┌─ Material supplied
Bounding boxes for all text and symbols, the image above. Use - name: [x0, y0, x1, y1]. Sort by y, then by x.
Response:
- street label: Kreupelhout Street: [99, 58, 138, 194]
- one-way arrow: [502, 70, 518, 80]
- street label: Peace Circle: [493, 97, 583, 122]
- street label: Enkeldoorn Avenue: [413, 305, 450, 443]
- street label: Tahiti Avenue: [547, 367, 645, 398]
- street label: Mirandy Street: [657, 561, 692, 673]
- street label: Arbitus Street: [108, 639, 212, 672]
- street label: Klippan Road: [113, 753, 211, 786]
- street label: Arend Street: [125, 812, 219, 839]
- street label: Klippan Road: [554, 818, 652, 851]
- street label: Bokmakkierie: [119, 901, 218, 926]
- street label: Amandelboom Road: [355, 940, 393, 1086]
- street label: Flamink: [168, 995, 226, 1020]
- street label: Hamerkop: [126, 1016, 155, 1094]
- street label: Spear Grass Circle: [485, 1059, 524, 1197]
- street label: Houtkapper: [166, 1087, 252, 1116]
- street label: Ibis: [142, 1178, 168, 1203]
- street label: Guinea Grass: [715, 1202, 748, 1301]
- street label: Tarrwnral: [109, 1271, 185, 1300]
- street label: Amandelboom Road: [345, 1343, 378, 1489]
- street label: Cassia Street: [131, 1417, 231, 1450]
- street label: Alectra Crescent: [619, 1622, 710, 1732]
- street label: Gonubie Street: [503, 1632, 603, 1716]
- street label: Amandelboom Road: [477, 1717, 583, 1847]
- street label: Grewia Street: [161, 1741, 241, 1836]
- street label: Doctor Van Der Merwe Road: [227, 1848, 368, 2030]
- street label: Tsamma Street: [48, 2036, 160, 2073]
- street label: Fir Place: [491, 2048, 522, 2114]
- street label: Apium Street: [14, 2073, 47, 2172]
└─
Work task
An exact reproduction of all the records is needed.

Task solution
Bounding boxes for all text and symbols, the image above. Use - name: [x0, y0, x1, y1]. Sort by y, then by x.
Response:
- street label: Kreupelhout Street: [99, 58, 138, 194]
- one-way arrow: [502, 70, 518, 80]
- street label: Peace Circle: [493, 97, 583, 122]
- street label: Enkeldoorn Avenue: [413, 305, 450, 443]
- street label: Tahiti Avenue: [547, 367, 645, 398]
- street label: Mirandy Street: [657, 561, 692, 673]
- street label: Arbitus Street: [108, 639, 212, 672]
- street label: Klippan Road: [113, 753, 211, 786]
- street label: Arend Street: [125, 812, 219, 839]
- street label: Klippan Road: [554, 818, 652, 851]
- street label: Bokmakkierie: [119, 901, 218, 926]
- street label: Amandelboom Road: [355, 940, 393, 1086]
- street label: Flamink: [168, 995, 226, 1020]
- street label: Hamerkop: [126, 1016, 155, 1094]
- street label: Spear Grass Circle: [485, 1059, 524, 1197]
- street label: Houtkapper: [166, 1087, 252, 1116]
- street label: Ibis: [142, 1178, 168, 1203]
- street label: Guinea Grass: [715, 1202, 748, 1301]
- street label: Tarrwnral: [109, 1271, 185, 1300]
- street label: Amandelboom Road: [345, 1343, 378, 1489]
- street label: Cassia Street: [131, 1417, 231, 1450]
- street label: Alectra Crescent: [619, 1622, 710, 1732]
- street label: Gonubie Street: [503, 1632, 603, 1716]
- street label: Amandelboom Road: [477, 1717, 583, 1847]
- street label: Grewia Street: [161, 1741, 241, 1836]
- street label: Doctor Van Der Merwe Road: [227, 1848, 368, 2030]
- street label: Tsamma Street: [48, 2036, 160, 2073]
- street label: Fir Place: [491, 2048, 522, 2114]
- street label: Apium Street: [14, 2073, 47, 2172]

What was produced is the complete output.